Tatuaje
En la entrevista que me hizo Mariana Norandi para este diario, aparece un brinco estrafalario que dio mi mente y que de ninguna manera es responsabilidad de la inteligente periodista, al incluir entre los exponentes del realismo, así haya sido con algún matiz, a Mauricio Jiménez, David Olguín, Mauricio García Lozano y Martín Acosta, quienes han roto todas las barreras con sus propuestas; pienso que los alcances del realismo, a principios de este siglo, es una asignatura pendiente que debe ser discutida a profundidad por teóricos y teatristas. Aclarado esto, y antes de entrar en materia, quisiera preguntar públicamente qué es lo que está ocurriendo en el Centro Cultural del Bosque y a quién o quiénes se puede responsabilizar de los desaguisados que ocurren en sus espacios. El día del estreno de Tatuaje fueron sustraídos objetos que los actores habían dejado en sus camerinos del teatro Galeón (al parecer algo semejante ya había ocurrido en las funciones de Clipperton) y los productores de El Milagro ya levantaron la queja correspondiente. Para colmo, en ese día, sábado en la mañana, los poli-cías negaban acceso al estacionamiento al público asistente. Estos uniformados, que han venido a sustituir a los llamados franeleros, son tanto o más nefastos que ellos, con su prepotencia y malos modos, sus negativas a dejar entrar a los vehículos de los espectadores, sobre todo cuando hay algún evento en el Auditorio, con lo que están ahuyentando al público de los teatros del perímetro. Las quejas son muchas, algunas públicas, y el caso que se hace de ellas en este país en que nunca cuenta la ciudadanía, es nulo. Por eso hay que insistir e insistir por todos los medios posibles.

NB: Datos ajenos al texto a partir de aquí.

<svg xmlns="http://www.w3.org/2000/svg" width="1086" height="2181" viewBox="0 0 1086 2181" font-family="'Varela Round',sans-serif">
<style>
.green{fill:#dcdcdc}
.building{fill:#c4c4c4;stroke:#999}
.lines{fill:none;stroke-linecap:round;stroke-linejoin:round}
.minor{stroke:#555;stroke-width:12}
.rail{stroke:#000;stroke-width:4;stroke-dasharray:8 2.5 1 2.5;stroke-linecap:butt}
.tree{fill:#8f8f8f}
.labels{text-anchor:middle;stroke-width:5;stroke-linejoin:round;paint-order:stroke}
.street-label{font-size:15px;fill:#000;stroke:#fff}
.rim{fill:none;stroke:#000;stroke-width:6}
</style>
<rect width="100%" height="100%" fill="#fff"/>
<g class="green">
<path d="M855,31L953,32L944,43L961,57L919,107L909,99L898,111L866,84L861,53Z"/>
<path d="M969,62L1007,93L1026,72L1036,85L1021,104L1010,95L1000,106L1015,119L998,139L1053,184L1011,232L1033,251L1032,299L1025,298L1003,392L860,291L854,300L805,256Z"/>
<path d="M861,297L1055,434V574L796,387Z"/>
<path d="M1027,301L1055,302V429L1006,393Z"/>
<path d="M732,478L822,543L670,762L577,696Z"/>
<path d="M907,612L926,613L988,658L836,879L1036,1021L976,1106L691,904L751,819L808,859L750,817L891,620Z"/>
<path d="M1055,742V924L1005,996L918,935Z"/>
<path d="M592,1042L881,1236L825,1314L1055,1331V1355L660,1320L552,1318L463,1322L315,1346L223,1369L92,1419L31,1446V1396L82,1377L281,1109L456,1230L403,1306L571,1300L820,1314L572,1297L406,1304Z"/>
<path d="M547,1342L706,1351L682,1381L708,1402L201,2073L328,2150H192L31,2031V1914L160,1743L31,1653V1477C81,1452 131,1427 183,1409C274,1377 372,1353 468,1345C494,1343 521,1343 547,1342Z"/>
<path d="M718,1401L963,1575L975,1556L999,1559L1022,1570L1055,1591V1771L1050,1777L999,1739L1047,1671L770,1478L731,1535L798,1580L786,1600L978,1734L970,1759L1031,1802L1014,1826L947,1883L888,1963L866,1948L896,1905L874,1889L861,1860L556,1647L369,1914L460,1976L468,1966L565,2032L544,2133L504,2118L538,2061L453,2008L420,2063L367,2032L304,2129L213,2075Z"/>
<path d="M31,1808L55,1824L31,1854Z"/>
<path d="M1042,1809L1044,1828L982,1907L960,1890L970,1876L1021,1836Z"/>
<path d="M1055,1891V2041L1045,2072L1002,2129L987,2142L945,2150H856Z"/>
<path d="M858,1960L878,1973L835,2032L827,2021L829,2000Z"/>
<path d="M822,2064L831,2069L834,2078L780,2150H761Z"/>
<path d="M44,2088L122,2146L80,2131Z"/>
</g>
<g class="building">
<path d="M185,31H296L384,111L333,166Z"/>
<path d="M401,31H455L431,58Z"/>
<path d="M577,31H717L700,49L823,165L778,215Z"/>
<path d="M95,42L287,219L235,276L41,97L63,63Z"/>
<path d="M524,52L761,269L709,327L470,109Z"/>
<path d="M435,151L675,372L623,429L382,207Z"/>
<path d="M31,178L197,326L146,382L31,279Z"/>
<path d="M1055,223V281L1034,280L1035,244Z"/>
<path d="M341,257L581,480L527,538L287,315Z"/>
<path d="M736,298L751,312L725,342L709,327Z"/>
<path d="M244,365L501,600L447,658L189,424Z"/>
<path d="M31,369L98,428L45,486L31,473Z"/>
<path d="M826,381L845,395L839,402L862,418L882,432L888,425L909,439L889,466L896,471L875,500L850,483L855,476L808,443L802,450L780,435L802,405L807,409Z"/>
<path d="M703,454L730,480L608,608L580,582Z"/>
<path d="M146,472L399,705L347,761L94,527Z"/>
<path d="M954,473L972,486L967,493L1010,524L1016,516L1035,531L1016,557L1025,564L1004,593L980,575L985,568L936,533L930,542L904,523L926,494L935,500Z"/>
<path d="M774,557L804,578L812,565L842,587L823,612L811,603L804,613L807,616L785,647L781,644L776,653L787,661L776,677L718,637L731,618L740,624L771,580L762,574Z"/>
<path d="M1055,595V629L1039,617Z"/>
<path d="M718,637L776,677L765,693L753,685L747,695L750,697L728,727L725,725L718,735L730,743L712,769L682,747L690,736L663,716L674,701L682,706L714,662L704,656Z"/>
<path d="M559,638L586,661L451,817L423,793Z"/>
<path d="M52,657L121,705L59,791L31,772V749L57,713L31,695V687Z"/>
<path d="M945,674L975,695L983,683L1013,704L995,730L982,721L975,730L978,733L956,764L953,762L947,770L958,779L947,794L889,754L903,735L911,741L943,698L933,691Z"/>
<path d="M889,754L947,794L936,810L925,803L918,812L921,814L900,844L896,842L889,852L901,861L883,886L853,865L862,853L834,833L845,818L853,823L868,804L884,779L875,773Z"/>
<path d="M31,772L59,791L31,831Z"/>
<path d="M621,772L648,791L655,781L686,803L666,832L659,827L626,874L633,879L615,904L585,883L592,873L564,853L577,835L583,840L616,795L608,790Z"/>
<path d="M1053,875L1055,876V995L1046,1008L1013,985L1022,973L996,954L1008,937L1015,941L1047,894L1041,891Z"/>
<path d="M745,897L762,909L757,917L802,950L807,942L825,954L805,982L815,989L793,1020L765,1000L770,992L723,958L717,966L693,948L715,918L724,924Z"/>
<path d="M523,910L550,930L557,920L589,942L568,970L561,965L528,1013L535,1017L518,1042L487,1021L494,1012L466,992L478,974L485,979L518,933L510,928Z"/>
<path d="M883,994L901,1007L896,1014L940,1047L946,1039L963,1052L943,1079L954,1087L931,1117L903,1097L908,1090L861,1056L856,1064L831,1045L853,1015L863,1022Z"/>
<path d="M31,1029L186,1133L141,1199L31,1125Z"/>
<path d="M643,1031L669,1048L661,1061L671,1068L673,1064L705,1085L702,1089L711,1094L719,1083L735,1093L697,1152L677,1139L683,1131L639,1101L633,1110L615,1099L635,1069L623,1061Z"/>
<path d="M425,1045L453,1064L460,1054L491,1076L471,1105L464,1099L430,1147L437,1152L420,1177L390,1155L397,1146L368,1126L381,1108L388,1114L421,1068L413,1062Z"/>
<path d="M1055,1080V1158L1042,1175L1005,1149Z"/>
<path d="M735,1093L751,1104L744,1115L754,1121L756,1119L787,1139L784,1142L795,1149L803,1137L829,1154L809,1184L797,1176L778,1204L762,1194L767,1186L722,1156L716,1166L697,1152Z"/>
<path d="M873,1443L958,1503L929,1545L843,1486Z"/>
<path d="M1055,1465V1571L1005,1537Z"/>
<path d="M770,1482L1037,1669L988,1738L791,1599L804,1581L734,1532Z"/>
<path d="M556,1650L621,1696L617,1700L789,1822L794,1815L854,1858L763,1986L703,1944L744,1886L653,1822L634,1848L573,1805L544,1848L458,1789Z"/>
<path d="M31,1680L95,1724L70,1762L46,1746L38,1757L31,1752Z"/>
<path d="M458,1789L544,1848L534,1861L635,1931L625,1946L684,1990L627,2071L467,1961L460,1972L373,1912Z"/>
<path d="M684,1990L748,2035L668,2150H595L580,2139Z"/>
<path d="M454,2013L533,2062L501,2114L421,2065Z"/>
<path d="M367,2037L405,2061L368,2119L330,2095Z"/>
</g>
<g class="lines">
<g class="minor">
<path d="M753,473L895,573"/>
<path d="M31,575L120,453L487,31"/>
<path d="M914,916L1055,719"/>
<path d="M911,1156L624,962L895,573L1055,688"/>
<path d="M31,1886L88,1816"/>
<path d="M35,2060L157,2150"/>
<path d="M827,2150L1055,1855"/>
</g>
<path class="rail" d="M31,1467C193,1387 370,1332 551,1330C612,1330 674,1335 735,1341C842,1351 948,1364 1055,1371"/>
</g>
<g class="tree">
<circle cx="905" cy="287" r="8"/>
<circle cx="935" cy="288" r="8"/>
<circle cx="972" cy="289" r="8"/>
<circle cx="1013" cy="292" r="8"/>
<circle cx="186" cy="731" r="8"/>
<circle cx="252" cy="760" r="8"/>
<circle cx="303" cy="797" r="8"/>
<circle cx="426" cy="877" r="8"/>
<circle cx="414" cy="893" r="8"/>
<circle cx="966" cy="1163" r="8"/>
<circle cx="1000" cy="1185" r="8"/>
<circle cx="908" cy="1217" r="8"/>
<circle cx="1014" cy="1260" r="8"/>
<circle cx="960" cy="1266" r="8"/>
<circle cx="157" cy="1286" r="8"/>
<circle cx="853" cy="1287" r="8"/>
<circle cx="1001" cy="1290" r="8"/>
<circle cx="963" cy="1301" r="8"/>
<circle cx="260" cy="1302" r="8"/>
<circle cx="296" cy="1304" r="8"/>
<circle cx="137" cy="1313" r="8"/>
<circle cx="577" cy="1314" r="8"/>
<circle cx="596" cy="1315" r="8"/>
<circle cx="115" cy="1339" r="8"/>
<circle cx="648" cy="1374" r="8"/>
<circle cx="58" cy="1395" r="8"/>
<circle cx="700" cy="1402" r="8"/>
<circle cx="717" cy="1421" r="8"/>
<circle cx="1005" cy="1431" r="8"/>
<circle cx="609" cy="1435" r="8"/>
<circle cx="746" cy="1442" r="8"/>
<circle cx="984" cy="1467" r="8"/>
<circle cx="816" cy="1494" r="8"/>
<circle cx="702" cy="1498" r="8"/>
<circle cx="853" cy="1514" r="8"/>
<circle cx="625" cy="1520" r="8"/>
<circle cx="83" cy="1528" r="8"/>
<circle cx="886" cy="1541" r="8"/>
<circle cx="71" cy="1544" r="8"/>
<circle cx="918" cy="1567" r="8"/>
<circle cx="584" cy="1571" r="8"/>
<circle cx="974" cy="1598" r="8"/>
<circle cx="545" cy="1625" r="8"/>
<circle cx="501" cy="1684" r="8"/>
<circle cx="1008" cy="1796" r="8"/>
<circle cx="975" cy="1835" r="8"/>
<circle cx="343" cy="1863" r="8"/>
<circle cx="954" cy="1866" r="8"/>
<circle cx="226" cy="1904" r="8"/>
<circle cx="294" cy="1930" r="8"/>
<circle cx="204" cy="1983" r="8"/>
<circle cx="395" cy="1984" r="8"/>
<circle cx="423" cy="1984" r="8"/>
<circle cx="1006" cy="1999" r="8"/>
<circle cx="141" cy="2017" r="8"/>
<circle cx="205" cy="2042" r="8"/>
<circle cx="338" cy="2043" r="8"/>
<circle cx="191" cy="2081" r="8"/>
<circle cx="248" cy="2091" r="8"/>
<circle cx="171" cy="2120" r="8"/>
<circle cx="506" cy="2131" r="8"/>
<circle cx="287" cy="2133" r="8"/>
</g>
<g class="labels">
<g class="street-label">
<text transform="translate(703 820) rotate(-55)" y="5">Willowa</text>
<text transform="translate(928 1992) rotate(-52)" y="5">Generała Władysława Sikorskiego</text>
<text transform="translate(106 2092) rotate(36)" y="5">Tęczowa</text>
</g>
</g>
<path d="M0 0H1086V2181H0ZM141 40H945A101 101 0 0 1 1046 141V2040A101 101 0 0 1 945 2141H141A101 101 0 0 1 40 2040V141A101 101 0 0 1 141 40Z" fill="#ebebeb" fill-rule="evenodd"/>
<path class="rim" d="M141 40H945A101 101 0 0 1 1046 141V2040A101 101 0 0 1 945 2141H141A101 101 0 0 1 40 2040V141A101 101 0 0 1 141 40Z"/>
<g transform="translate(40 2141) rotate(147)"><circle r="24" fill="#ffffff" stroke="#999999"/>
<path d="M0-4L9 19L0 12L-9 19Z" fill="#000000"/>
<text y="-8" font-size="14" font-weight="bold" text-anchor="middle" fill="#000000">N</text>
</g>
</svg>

Tatuaje de la dramaturga bávara asentada en Berlín Dea Loher, quien a su regreso de una larga estancia en Brasil realizó estudios de dramaturgia con Heiner Müller y ha acumulado multitud de premios con sus obras, ya había tenido una lectura dramatizada en la Semana de teatro alemán que se realizó en 2003 -y a la que ya me referí en algún artículo anterior- dirigida por David Olguín. El Milagro la presenta ahora como tercera escenificación programada -durante 14 funciones matutinas de los sábados- en los cuatro meses en que será responsable del teatro El Galeón. Si muchos pensamos que la lectura dramatizada era ya casi un montaje, el actual sigue casi los mismos lineamientos aunque con leves variaciones, hasta donde me alcanza la memoria. El escenógrafo Gabriel Pascal y el propio director David Olguín optan esta vez por una gran austeridad, utilizando sólo la pequeña mesa familiar y las cuatro sillas que, dispuestas de otro modo, serán el centro nocturno en donde se conocen Ana y Paul, o la florería de este último y la casa de Ana y Paul con el añadido de la maleta que hará de cuna. La parte posterior del escenario queda a oscuras, de donde emergen a veces los personajes, sobre todo el extraño negro silencioso interpretado por Lino Alexis Salvent, con su cajita de música y que a veces hace de ''hombre negro'' del teatro oriental, aunque el director nunca abusa de ese recurso.
El duro texto de Loher se divide en varias escenas, cuyo título va diciendo una voz en off -de Verónica Quezada- e intercala diálogos y algunos monólogos y, en última instancia, es la brutal disección de una familia encabezada por un hombre abusador y sexualmente irrefrenable, el panadero Wolfang Wucht, alias El lobo Mete-saca. Su estúpida identificación con los africanos (sin especificar país del inmenso continente) de los que inventa costumbres y el rezo de Ana al dos negro, suscitan la aparición de Una Presencia que estará siempre vigilante. Dar más datos sería vender la trama, con la vuelta de tuercas del final. Habría que hablar del trazo siempre acertado del director con todos los contrastes de tono y ritmo y del desempeño de los actores. Joaquín Cosío, que pasa de la salacidad bestial al autoritarismo excesivo. Laura Almela, como la autodevaluada Lucía con los excelentes matices que logra en todo momento. Magali Boyselle transita de la huraña víctima a la alegría del amor. Mariannela Cataño, en su corto papel de Lulú, la hija menor, celosa y postergada, con sus eternos pleitos con Ana y su nada disfrazado desprecio por la madre a la que llama Julie Caradeperro. Jordi Piñol, también excelente en sus cambios del ingenuo enamorado al marido que, tampoco él, puede olvidar el tatuaje que dejó El lobo.